From the Republican Journal, Belfast, Maine By Ethan Andrews
Belfast, Maine — On Halloween night, Ned Lightner, the do-it-all director of Belfast Community Television Channel 2, set up a camera along the notorious trick-or-treaters' corridor, Cedar Street in Belfast, Maine.
Lightner was dressed in yellow foul-weather gear and a sou'wester and as the camera rolled he proceeded to interview a line of people in costume. It was a lot like many of the shows he airs on the local public-access station. The difference was, this time — for the first time — it was live on location.

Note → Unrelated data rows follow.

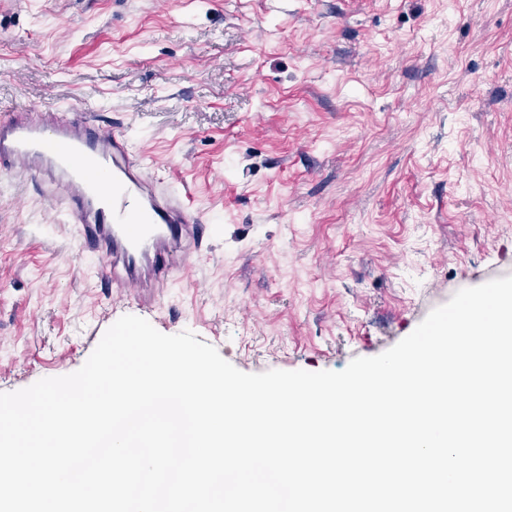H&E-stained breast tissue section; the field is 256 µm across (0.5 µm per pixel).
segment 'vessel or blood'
Wrapping results in <instances>:
<instances>
[{"label": "vessel or blood", "instance_id": "obj_1", "mask_svg": "<svg viewBox=\"0 0 512 512\" xmlns=\"http://www.w3.org/2000/svg\"><path fill=\"white\" fill-rule=\"evenodd\" d=\"M0 167L40 185L116 294L150 301L184 274L205 216L131 150L124 127L60 108L0 114Z\"/></svg>", "mask_w": 512, "mask_h": 512}]
</instances>
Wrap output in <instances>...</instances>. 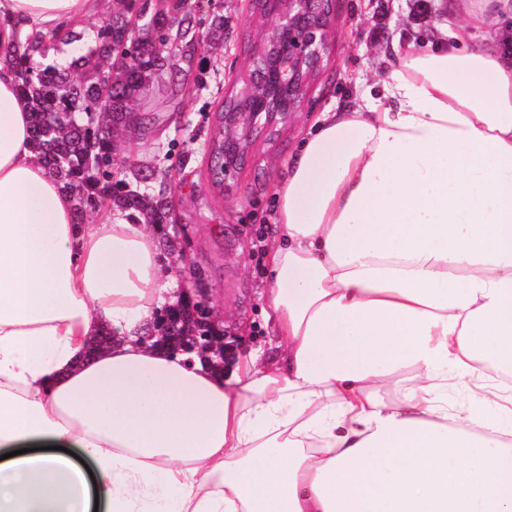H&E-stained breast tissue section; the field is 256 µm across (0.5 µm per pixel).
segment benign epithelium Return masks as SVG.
I'll use <instances>...</instances> for the list:
<instances>
[{"label": "benign epithelium", "instance_id": "1", "mask_svg": "<svg viewBox=\"0 0 512 512\" xmlns=\"http://www.w3.org/2000/svg\"><path fill=\"white\" fill-rule=\"evenodd\" d=\"M262 14L273 20L258 49L250 58L248 84L231 107L224 108V171L244 159L243 141L274 124L280 114L298 111L312 81L329 55V30L334 16L333 0H260ZM191 310L206 309L211 327L208 348L228 358L236 336L215 326L206 289L179 288L170 307L184 304L187 293Z\"/></svg>", "mask_w": 512, "mask_h": 512}]
</instances>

For as long as Lightner has been broadcasting, live broadcasts could be done in one of two ways: in the studio or using a satellite transmission truck. Broadcasters were either bound to the studio or forced to cough up thousands of dollars to rent a truck and buy a few hours on a satellite channel.
The Internet is beginning to offer a third option. For the Cedar Street broadcast, Lightner's camera was connected to a laptop via a device the size of a pack of gum that converts the camera's signal.
A resident granted Lightner permission to use his home wireless signal, and from the laptop, Lightner was able to upload the live feed to the Internet.
Back at the BC-TV studio, a different device was pulling the Web stream and broadcasting it on cable TV channel 2. The process created a delay of around 30 seconds, but it was essentially a live broadcast. Better still, the whole setup cost around $1,200 and fits in a backpack.